Périgueux se prépare pour les élections municipales de 2026
Le paysage politique de Périgueux s'anime à l'approche du scrutin municipal du 15 mars 2026. Emeric Lavitola, le maire socialiste sortant, a officiellement annoncé sa candidature pour briguer un nouveau mandat. Cet enseignant de 47 ans, qui occupe actuellement le siège de maire, entend cette fois conduire sa propre liste, marquant ainsi une étape importante dans son parcours politique local.
Un parcours politique bien ancré en Dordogne
Emeric Lavitola n'est pas un nouveau venu dans l'arène politique périgourdine. Premier adjoint à la ville de juillet 2020 à mai 2025, il a également servi comme secrétaire fédéral du Parti socialiste en Dordogne pendant sept années consécutives. Son accession à la mairie s'est faite de manière progressive mais significative.

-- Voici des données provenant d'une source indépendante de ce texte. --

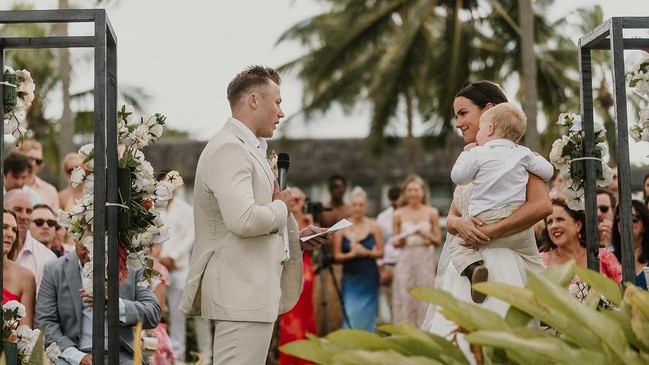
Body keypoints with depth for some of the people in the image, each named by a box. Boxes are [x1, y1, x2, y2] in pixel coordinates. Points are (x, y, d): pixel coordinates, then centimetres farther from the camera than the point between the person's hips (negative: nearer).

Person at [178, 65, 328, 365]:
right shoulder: (229, 149, -14)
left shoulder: (248, 149, 19)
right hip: (240, 292, -11)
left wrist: (295, 237, 15)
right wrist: (281, 207, -10)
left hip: (251, 290, 11)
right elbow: (243, 220, -28)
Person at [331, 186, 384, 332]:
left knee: (367, 316, 6)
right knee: (350, 315, -11)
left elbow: (380, 252, 2)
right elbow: (337, 255, -2)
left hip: (369, 277, 1)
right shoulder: (341, 228, -2)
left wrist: (366, 252, -15)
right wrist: (351, 254, -20)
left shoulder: (373, 226, 0)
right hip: (350, 277, -1)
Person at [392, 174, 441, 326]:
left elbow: (438, 240, 6)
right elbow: (394, 242, 10)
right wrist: (400, 241, -12)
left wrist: (426, 235, -13)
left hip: (425, 260, 0)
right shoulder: (398, 214, 6)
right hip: (405, 260, 1)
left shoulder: (432, 213, 5)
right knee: (404, 298, -4)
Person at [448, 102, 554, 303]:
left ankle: (474, 267, -13)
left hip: (484, 222, -3)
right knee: (533, 261, 22)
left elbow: (457, 177, 6)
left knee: (457, 244, 15)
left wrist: (466, 153, 22)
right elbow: (547, 171, 10)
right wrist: (536, 157, 30)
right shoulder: (524, 153, 6)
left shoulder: (478, 154, -1)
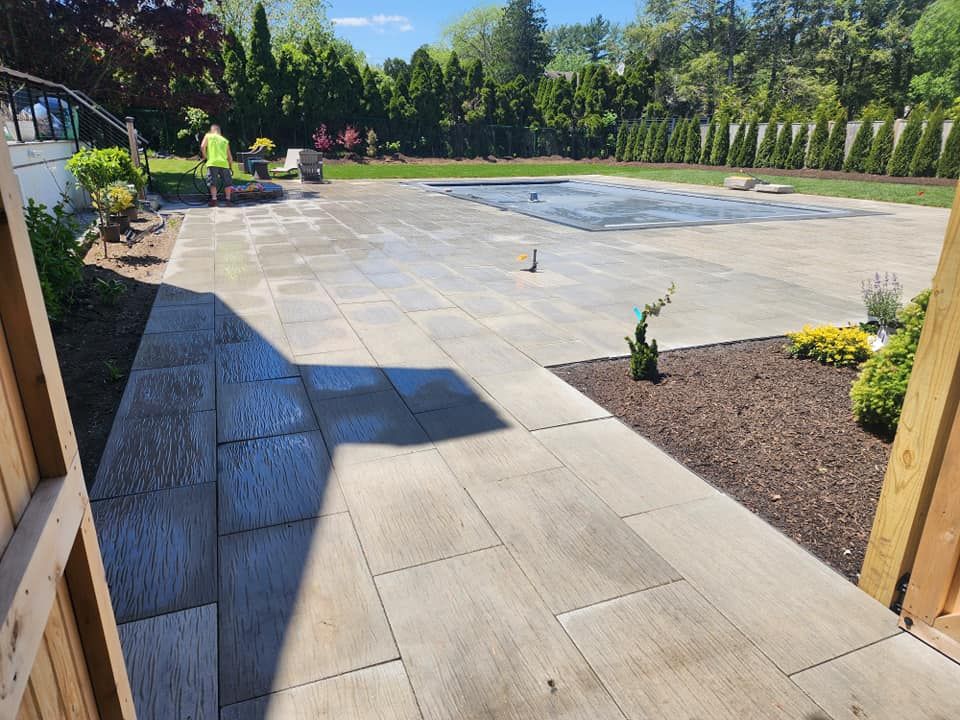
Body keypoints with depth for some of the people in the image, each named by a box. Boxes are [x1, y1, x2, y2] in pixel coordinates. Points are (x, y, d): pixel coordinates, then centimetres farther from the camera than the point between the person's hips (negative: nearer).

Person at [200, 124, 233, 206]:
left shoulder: (208, 136, 14)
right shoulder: (225, 140, 21)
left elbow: (202, 146, -2)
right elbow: (229, 156, 17)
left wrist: (205, 156, 11)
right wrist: (231, 164, 29)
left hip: (212, 163, -2)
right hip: (224, 163, 2)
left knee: (212, 183, -1)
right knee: (227, 182, 14)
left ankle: (214, 199, -10)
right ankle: (228, 199, 14)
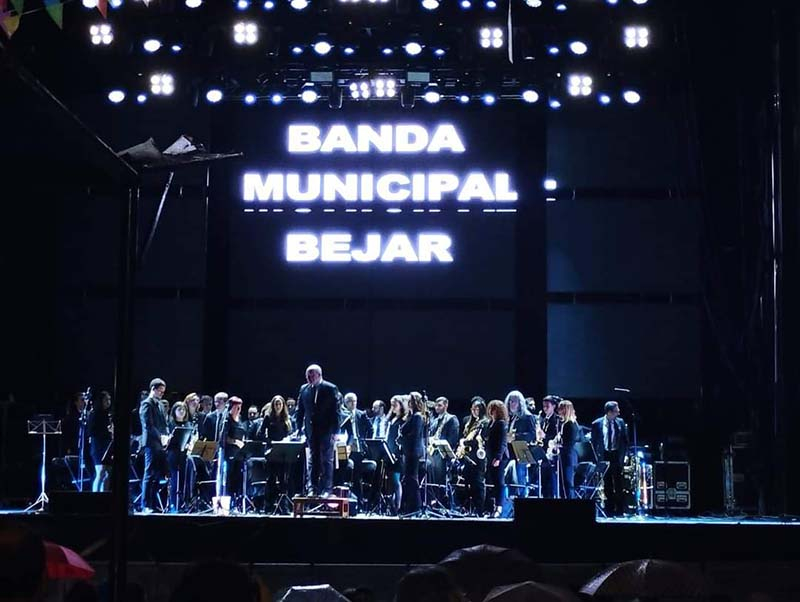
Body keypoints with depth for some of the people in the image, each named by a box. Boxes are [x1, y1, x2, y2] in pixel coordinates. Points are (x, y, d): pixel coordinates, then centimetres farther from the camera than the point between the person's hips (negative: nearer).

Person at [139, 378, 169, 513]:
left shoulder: (159, 404, 20)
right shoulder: (147, 404, -7)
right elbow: (148, 425, -15)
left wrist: (166, 436, 4)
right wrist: (161, 437, -20)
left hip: (160, 444, 8)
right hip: (152, 443, -8)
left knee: (158, 475, 7)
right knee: (149, 475, -6)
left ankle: (154, 503, 10)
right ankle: (146, 506, -4)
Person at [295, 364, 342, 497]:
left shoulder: (330, 389, -6)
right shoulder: (304, 389, 7)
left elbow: (335, 410, -7)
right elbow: (300, 410, 12)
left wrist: (334, 430, -12)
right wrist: (299, 427, 4)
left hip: (326, 431, -4)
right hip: (311, 430, 4)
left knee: (326, 460, -2)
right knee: (312, 461, 7)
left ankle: (326, 489, 2)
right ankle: (313, 488, 11)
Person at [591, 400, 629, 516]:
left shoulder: (620, 422, 3)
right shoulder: (597, 424, -1)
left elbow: (625, 440, 7)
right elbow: (594, 442, 3)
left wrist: (623, 454, -2)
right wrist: (597, 456, -3)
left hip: (617, 456, 0)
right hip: (604, 456, 0)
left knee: (618, 484, -1)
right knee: (607, 485, 5)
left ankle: (619, 510, 4)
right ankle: (609, 510, 10)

En mai 2025, il a succédé à la socialiste Delphine Labails, dont il occupait provisoirement le siège depuis décembre 2024 suite au burn-out de cette dernière. Cette transition s'est effectuée dans le calme, permettant une continuité dans la gestion municipale.
Un rassemblement large mais des limites claires
La grande nouveauté de cette campagne réside dans la composition de la coalition soutenant Lavitola. Contrairement à 2020 où Delphine Labails faisait face à trois autres listes de gauche au premier tour, le chef de file de « Périgueux nous rassemble » part cette fois avec un soutien élargi.
Plusieurs formations politiques se sont ralliées à sa candidature : les Ecologistes, Génération.s, le Parti radical de gauche, Place publique, La Convention et l'Alliance pour la République écologique et sociale (L'Après), ce dernier mouvement rassemblant d'anciens « insoumis ». Ce rassemblement dépasse donc largement les frontières traditionnelles du Parti socialiste.
Parmi les soutiens notables, on compte Pascale Martin, ancienne députée de la première circonscription de la Dordogne (ex-LFI). Bien qu'elle ait été tentée un temps par la perspective de conduire une liste sous la bannière de L'Après, elle s'est finalement rangée derrière la majorité municipale sortante.
Le Parti communiste français, qui avait préféré en 2020 soutenir le collectif citoyen de l'ex-LFI Hélène Reys plutôt que la liste de Delphine Labails, a lui aussi décidé de rallier la candidature d'Emeric Lavitola. Ce revirement stratégique témoigne de l'évolution des alliances locales.
Une équipe renouvelée mais fidèle à ses fondamentaux
La liste « Périgueux nous rassemble » présente une équipe renouvelée pour moitié, tout en conservant un noyau dur semblable à celui de la mandature précédente. Emeric Lavitola ne cesse de répéter que « notre équipe est celle du rassemblement », insistant sur cette dimension unificatrice.
Cependant, le maire sortant trace des limites claires à ce rassemblement. Il « assume » ouvertement son refus de passer le moindre accord avec la liste de La France insoumise avant le premier tour des élections municipales. Cette position ferme établit une ligne de démarcation nette dans le paysage politique local, même au sein de la gauche.
Cette stratégie électorale cherche visiblement à capitaliser sur un électorat large tout en maintenant une identité politique distincte. Les prochains mois révéleront si cette approche portera ses fruits face aux autres candidats qui se présenteront aux Périgourdins.